Corporations don’t become £2 billion giants by accident.
What Microsoft wants, Microsoft gets. The assumption is that the tech giant’s back-channel deal with Sony, the main opponents of its proposed £54bn takeover of gaming group Activision Blizzard, will clear a path through antitrust objections.
Microsoft has agreed that if its pursuit of Activision is successful, it will license its flagship game Call Of Duty to console maker PlayStation Sony for another decade.
The reckoning is that the comfortable deal with Sony will clear the way for the US Federal Trade Commission and Britain’s Competition and Markets Authority (CMA) to subdue their objections.
The FTC has already been struck down by a federal judge in San Francisco over its decision to block the Activision acquisition.
Peace offer: Microsoft has agreed that if its pursuit of Activision is successful, it will license its flagship game ‘Call of Duty’ to console maker PlayStation Sony for another decade.
He seeks to appeal the court ruling. The CMA was the first of the big competition regulators to block the deal, but has since sued for peace.
Sony had good reason to fear Microsoft’s control of Activision, as Call Of Duty directly generates £1.2bn of revenue each year.
Revenue would be many times higher if the value of subscription services and other add-ons were included.
FTC chair Lina Khan and Britain’s CMA chief executive Sarah Cardell initially received high praise for their willingness to stand up to Microsoft’s might.
But after the US federal court ruling, Khan, who had the backing of the Biden administration, has been left with the wind.
Cardell, who rejected claims by Microsoft’s Brad Smith that the CMA decision was bad for Britain, agreed to compromise with Microsoft.

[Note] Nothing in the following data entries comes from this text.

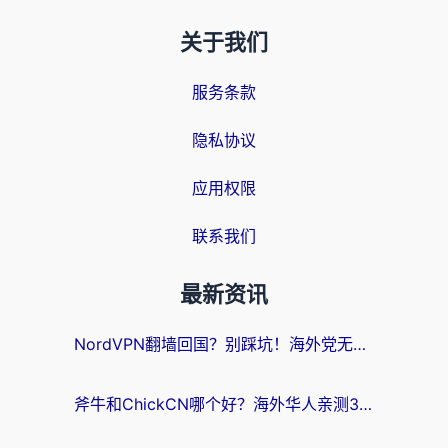
关于我们
服务条款
隐私协议
应用权限
联系我们
最新资讯
NordVPN翻墙回国？别踩坑！海外党无缝访问国内资源的真实指南
斧牛和ChickCN哪个好？海外华人亲测3款回国加速器+免费试用攻略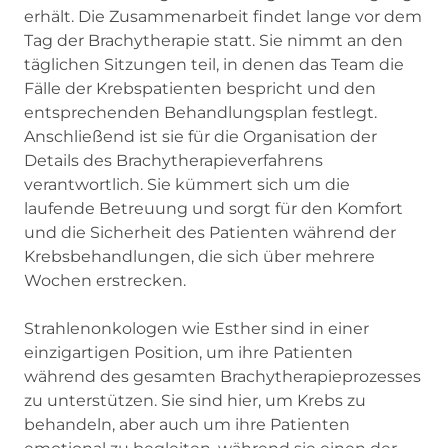
erhält. Die Zusammenarbeit findet lange vor dem
Tag der Brachytherapie statt. Sie nimmt an den
täglichen Sitzungen teil, in denen das Team die
Fälle der Krebspatienten bespricht und den
entsprechenden Behandlungsplan festlegt.
Anschließend ist sie für die Organisation der
Details des Brachytherapieverfahrens
verantwortlich. Sie kümmert sich um die
laufende Betreuung und sorgt für den Komfort
und die Sicherheit des Patienten während der
Krebsbehandlungen, die sich über mehrere
Wochen erstrecken.
Strahlenonkologen wie Esther sind in einer
einzigartigen Position, um ihre Patienten
während des gesamten Brachytherapieprozesses
zu unterstützen. Sie sind hier, um Krebs zu
behandeln, aber auch um ihre Patienten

No regulator or politician really wants to be on the wrong side of Microsoft, which is responsible for jobs and heavy technology investment on both sides of the Atlantic.
There are bigger issues at stake in this tug of war. The idea of two major game console producers sharing access to the biggest game creator is anti-competitive.

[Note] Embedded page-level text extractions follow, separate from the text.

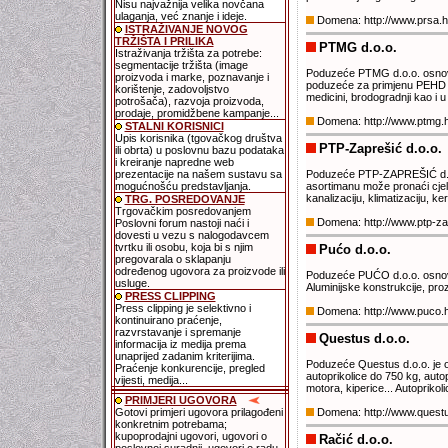
Nisu najvažnija velika novčana
ulaganja, već znanje i ideje.
Domena: http://www.prsa.
ISTRAŽIVANJE NOVOG
TRŽIŠTA I PRILIKA
PTMG d.o.o.
Istraživanja tržišta za potrebe:
segmentacije tržišta (image
Poduzeće PTMG d.o.o. osnovan
proizvoda i marke, poznavanje i
poduzeće za primjenu PEHD spoj
korištenje, zadovoljstvo
medicini, brodogradnji kao i
potrošača), razvoja proizvoda,
prodaje, promidžbene kampanje...
Domena: http://www.ptmg.
STALNI KORISNICI
Upis korisnika (tgovačkog društva
PTP-Zaprešić d.o.o.
ili obrta) u poslovnu bazu podataka
i kreiranje napredne web
prezentacije na našem sustavu sa
Poduzeće PTP-ZAPREŠIĆ d.o.
mogućnošću predstavljanja.
asortimanu može pronaći cjelok
kanalizaciju, klimatizaciju, ker
TRG. POSREDOVANJE
Trgovačkim posredovanjem
Domena: http://www.ptp-za
Poslovni forum nastoji naći i
dovesti u vezu s nalogodavcem
tvrtku ili osobu, koja bi s njim
Pućo d.o.o.
pregovarala o sklapanju
određenog ugovora za proizvode ili
Poduzeće PUĆO d.o.o. osnovan
usluge.
Aluminijske konstrukcije, prozor
PRESS CLIPPING
Press clipping je selektivno i
Domena: http://www.puco.
kontinuirano praćenje,
razvrstavanje i spremanje
Questus d.o.o.
informacija iz medija prema
unaprijed zadanim kriterijima.
Poduzeće Questus d.o.o. je o
Praćenje konkurencije, pregled
autoprikolice do 750 kg, autop
vijesti, medija...
motora, kiperice... Autoprikol
PRIMJERI UGOVORA
Gotovi primjeri ugovora prilagođeni
Domena: http://www.quest
konkretnim potrebama;
kupoprodajni ugovori, ugovori o
Račić d.o.o.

Open access should mean exactly that, and allowing Microsoft to set the terms and access to game licenses is absurd. Effectively, it means the bigger beasts could block other future console makers and stifle innovation in the AI age.
Paradoxically, the European Commission, after approving the Activision deal, is now going after Microsoft for unfairly directing users of its Office software to its Teams video conferencing app.
The decision to go after the company follows complaints from another video provider, Slack (now owned by Salesforce). Presumably it would also work against the interests of Zoom, Face Time, Skype et al.
Allowing Big Tech to enable its systems to trample potential rivals is a distortion of free markets. Regulators should be alert to Microsoft’s potential for mischief.
Green light
The short-termism of UK boards knows no bounds. The website of £8 billion British asset manager Gresham House boasts a history dating back to 1857.
Under the current leadership team, which bought the company nine years ago, Gresham has thrived by focusing on alternative technologies such as renewable energy and battery storage.
These are precisely the sort of assets Chancellor Jeremy Hunt wants to encourage as Britain becomes a tech hub, and they would fit nicely with Labour’s Green New Deal.
Instead, in their wisdom, Chairman Anthony Townsend and CEO Tony Dalwood have chosen to throw in the towel and sell to US private equity firm Searchlight Capital Partners for £437m. Aviva Investors is rightly unhappy.
London loses another stock listing, executives fill their boots and a green tech investor sells his soul.
fixing the odds
Readers of Rory Smith’s Expected Goals for 2022 book will recognize the value of high-tech sports analytics. He explains how football clubs like Brighton & Hove Albion came from nowhere to overcome their weight in the Premier League.
Sports analytics are very valuable to the gaming industry. So it makes sense for betting group Entain to spend big on US analysis firm Angstrom Sports for £122m. It is looking to tap into the US market through its BetMGM joint venture.
The intelligence collected will be particularly valuable in the stakes and parlay betting market (where risk is spread by placing two separate bets). All good for Entain, but, one suspects, less to the bettor’s advantage.